Dataset entries
◇ ◇ ◇ ◇ ◇ ◇ ◇

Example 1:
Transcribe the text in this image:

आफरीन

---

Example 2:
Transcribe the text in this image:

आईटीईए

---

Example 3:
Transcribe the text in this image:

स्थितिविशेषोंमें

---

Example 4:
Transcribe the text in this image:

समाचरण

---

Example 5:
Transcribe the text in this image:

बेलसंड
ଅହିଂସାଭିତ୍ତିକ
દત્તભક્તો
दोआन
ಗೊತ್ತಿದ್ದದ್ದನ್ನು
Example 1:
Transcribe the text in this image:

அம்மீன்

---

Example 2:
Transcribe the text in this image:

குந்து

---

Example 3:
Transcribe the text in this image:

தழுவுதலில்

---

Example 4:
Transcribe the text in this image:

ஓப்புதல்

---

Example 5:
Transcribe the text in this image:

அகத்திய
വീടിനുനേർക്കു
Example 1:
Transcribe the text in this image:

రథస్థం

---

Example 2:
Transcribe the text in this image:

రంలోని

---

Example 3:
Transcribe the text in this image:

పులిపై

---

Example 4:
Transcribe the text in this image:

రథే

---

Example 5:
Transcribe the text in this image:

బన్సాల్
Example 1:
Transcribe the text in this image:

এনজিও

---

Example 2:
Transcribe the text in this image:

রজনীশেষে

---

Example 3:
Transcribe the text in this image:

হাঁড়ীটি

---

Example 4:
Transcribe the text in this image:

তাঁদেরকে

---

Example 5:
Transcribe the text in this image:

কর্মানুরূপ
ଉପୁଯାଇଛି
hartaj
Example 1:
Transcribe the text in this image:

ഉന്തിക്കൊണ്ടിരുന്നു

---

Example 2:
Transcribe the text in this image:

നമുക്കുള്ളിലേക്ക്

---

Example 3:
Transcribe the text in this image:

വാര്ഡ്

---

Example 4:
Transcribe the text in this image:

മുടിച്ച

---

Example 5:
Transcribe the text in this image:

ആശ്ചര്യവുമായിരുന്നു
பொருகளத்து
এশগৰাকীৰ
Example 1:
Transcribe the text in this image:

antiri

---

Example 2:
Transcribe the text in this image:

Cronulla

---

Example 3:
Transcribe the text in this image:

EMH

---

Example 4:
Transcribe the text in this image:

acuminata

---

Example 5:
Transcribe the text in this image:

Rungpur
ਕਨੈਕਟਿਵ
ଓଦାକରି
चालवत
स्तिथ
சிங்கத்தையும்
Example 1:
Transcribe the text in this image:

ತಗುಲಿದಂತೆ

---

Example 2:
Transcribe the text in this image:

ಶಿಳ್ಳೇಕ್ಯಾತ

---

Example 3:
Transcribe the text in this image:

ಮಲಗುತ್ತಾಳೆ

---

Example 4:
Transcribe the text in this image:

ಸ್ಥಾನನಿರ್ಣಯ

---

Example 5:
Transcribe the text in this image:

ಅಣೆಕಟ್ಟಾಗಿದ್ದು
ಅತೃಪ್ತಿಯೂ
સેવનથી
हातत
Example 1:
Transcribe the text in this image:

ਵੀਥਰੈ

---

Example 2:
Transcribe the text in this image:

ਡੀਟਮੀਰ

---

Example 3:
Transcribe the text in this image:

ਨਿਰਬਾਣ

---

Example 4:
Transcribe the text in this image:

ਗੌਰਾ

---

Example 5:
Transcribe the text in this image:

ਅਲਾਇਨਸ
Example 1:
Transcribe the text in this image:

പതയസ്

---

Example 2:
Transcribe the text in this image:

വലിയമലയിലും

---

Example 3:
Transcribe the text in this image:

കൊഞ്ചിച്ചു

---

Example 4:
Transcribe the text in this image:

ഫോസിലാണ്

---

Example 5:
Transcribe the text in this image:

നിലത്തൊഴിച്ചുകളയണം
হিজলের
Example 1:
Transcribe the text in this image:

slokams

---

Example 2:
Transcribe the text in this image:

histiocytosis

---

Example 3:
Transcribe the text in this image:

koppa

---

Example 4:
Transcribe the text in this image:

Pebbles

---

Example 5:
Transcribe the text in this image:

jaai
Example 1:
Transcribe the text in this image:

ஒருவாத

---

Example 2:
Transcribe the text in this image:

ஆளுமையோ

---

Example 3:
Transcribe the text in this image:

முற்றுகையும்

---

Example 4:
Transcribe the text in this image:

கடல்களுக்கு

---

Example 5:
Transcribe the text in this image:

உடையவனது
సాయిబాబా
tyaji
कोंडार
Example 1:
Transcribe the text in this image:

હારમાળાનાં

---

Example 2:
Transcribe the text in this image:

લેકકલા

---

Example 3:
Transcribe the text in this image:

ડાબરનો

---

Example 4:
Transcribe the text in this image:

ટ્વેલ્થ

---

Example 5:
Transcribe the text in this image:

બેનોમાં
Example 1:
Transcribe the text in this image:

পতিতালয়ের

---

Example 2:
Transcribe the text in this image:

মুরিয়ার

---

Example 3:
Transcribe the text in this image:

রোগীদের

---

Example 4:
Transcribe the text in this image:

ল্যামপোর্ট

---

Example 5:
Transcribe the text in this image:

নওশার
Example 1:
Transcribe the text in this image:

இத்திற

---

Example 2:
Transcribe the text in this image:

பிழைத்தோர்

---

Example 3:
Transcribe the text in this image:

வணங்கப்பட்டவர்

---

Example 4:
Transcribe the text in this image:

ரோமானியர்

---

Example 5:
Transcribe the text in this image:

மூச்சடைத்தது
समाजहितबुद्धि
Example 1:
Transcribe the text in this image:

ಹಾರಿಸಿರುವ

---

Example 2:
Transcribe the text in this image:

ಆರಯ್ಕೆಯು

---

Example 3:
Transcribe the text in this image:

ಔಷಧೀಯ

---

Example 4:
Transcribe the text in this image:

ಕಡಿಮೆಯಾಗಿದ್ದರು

◇ ◇ ◇ ◇ ◇ ◇ ◇

The full set of entries, copied exactly, is the expected answer.

Example 1:
Transcribe the text in this image:

आफरीन

---

Example 2:
Transcribe the text in this image:

आईटीईए

---

Example 3:
Transcribe the text in this image:

स्थितिविशेषोंमें

---

Example 4:
Transcribe the text in this image:

समाचरण

---

Example 5:
Transcribe the text in this image:

बेलसंड
ଅହିଂସାଭିତ୍ତିକ
દત્તભક્તો
दोआन
ಗೊತ್ತಿದ್ದದ್ದನ್ನು
Example 1:
Transcribe the text in this image:

அம்மீன்

---

Example 2:
Transcribe the text in this image:

குந்து

---

Example 3:
Transcribe the text in this image:

தழுவுதலில்

---

Example 4:
Transcribe the text in this image:

ஓப்புதல்

---

Example 5:
Transcribe the text in this image:

அகத்திய
വീടിനുനേർക്കു
Example 1:
Transcribe the text in this image:

రథస్థం

---

Example 2:
Transcribe the text in this image:

రంలోని

---

Example 3:
Transcribe the text in this image:

పులిపై

---

Example 4:
Transcribe the text in this image:

రథే

---

Example 5:
Transcribe the text in this image:

బన్సాల్
Example 1:
Transcribe the text in this image:

এনজিও

---

Example 2:
Transcribe the text in this image:

রজনীশেষে

---

Example 3:
Transcribe the text in this image:

হাঁড়ীটি

---

Example 4:
Transcribe the text in this image:

তাঁদেরকে

---

Example 5:
Transcribe the text in this image:

কর্মানুরূপ
ଉପୁଯାଇଛି
hartaj
Example 1:
Transcribe the text in this image:

ഉന്തിക്കൊണ്ടിരുന്നു

---

Example 2:
Transcribe the text in this image:

നമുക്കുള്ളിലേക്ക്

---

Example 3:
Transcribe the text in this image:

വാര്ഡ്

---

Example 4:
Transcribe the text in this image:

മുടിച്ച

---

Example 5:
Transcribe the text in this image:

ആശ്ചര്യവുമായിരുന്നു
பொருகளத்து
এশগৰাকীৰ
Example 1:
Transcribe the text in this image:

antiri

---

Example 2:
Transcribe the text in this image:

Cronulla

---

Example 3:
Transcribe the text in this image:

EMH

---

Example 4:
Transcribe the text in this image:

acuminata

---

Example 5:
Transcribe the text in this image:

Rungpur
ਕਨੈਕਟਿਵ
ଓଦାକରି
चालवत
स्तिथ
சிங்கத்தையும்
Example 1:
Transcribe the text in this image:

ತಗುಲಿದಂತೆ

---

Example 2:
Transcribe the text in this image:

ಶಿಳ್ಳೇಕ್ಯಾತ

---

Example 3:
Transcribe the text in this image:

ಮಲಗುತ್ತಾಳೆ

---

Example 4:
Transcribe the text in this image:

ಸ್ಥಾನನಿರ್ಣಯ

---

Example 5:
Transcribe the text in this image:

ಅಣೆಕಟ್ಟಾಗಿದ್ದು
ಅತೃಪ್ತಿಯೂ
સેવનથી
हातत
Example 1:
Transcribe the text in this image:

ਵੀਥਰੈ

---

Example 2:
Transcribe the text in this image:

ਡੀਟਮੀਰ

---

Example 3:
Transcribe the text in this image:

ਨਿਰਬਾਣ

---

Example 4:
Transcribe the text in this image:

ਗੌਰਾ

---

Example 5:
Transcribe the text in this image:

ਅਲਾਇਨਸ
Example 1:
Transcribe the text in this image:

പതയസ്

---

Example 2:
Transcribe the text in this image:

വലിയമലയിലും

---

Example 3:
Transcribe the text in this image:

കൊഞ്ചിച്ചു

---

Example 4:
Transcribe the text in this image:

ഫോസിലാണ്

---

Example 5:
Transcribe the text in this image:

നിലത്തൊഴിച്ചുകളയണം
হিজলের
Example 1:
Transcribe the text in this image:

slokams

---

Example 2:
Transcribe the text in this image:

histiocytosis

---

Example 3:
Transcribe the text in this image:

koppa

---

Example 4:
Transcribe the text in this image:

Pebbles

---

Example 5:
Transcribe the text in this image:

jaai
Example 1:
Transcribe the text in this image:

ஒருவாத

---

Example 2:
Transcribe the text in this image:

ஆளுமையோ

---

Example 3:
Transcribe the text in this image:

முற்றுகையும்

---

Example 4:
Transcribe the text in this image:

கடல்களுக்கு

---

Example 5:
Transcribe the text in this image:

உடையவனது
సాయిబాబా
tyaji
कोंडार
Example 1:
Transcribe the text in this image:

હારમાળાનાં

---

Example 2:
Transcribe the text in this image:

લેકકલા

---

Example 3:
Transcribe the text in this image:

ડાબરનો

---

Example 4:
Transcribe the text in this image:

ટ્વેલ્થ

---

Example 5:
Transcribe the text in this image:

બેનોમાં
Example 1:
Transcribe the text in this image:

পতিতালয়ের

---

Example 2:
Transcribe the text in this image:

মুরিয়ার

---

Example 3:
Transcribe the text in this image:

রোগীদের

---

Example 4:
Transcribe the text in this image:

ল্যামপোর্ট

---

Example 5:
Transcribe the text in this image:

নওশার
Example 1:
Transcribe the text in this image:

இத்திற

---

Example 2:
Transcribe the text in this image:

பிழைத்தோர்

---

Example 3:
Transcribe the text in this image:

வணங்கப்பட்டவர்

---

Example 4:
Transcribe the text in this image:

ரோமானியர்

---

Example 5:
Transcribe the text in this image:

மூச்சடைத்தது
समाजहितबुद्धि
Example 1:
Transcribe the text in this image:

ಹಾರಿಸಿರುವ

---

Example 2:
Transcribe the text in this image:

ಆರಯ್ಕೆಯು

---

Example 3:
Transcribe the text in this image:

ಔಷಧೀಯ

---

Example 4:
Transcribe the text in this image:

ಕಡಿಮೆಯಾಗಿದ್ದರು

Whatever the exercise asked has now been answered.